Last week, at an annual investor meeting, CEO Jeff Immelt made it clear that, though the firm has bled profits and taken a hit this year, he believes that the worst is over. Looking to 2010, he feels that, though the damage done by the downturn will linger, the firm has made the moves necessary to benefit.

For 2010 and beyond, GE looks to return to the powerhouse it was prior to the global economic meltdown. Some of the more crucial steps the firm has taken to achieve this goal include shrinking its troubled financial arm and working toward completing its sale of the unprofitable NBC Universal branch to Comcast (CMCSA - Get Report). In their place, the firm will also refocus on its industrial arm through a number of energy and health care projects.

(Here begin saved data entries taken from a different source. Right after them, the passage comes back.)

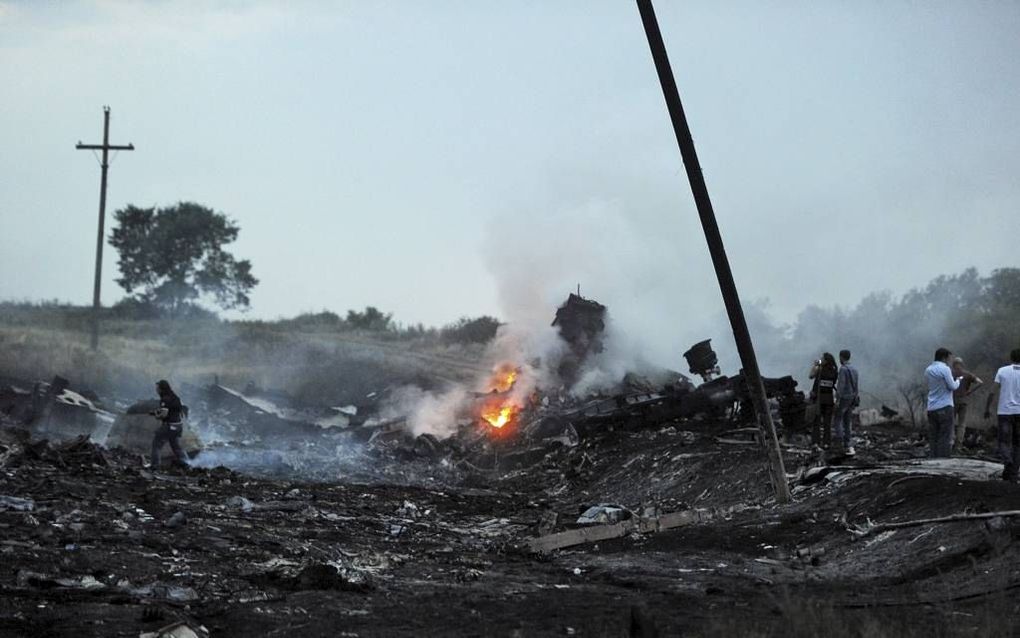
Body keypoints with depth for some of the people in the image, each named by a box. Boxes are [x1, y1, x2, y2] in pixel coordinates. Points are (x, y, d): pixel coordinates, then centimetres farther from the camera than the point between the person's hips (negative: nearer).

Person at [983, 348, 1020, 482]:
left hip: (1005, 412, -1)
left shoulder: (1002, 371, 1)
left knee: (1004, 442, 4)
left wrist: (987, 408, 8)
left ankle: (1007, 462, -26)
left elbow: (993, 392, -2)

Fortunately, these two sectors will likely see some of the strongest growth in the new year as the U.S. gets closer to signing into law the new health care bill, and nations around the world look to develop more alternative energy in light of the Copenhagen climate talks.

Rarely does Buffett lose out on a deal. While GE has not earned him the profits of Goldman Sachs in 2009, I would advise investors to avoid writing off the firm in 2010.

Rather, if 2010 provides a prime chance to get in cheap, investors may want to take a look at the available exchange-traded funds that are heavily weighted in the conglomerate. These will see a big boost if GE regains its former strength.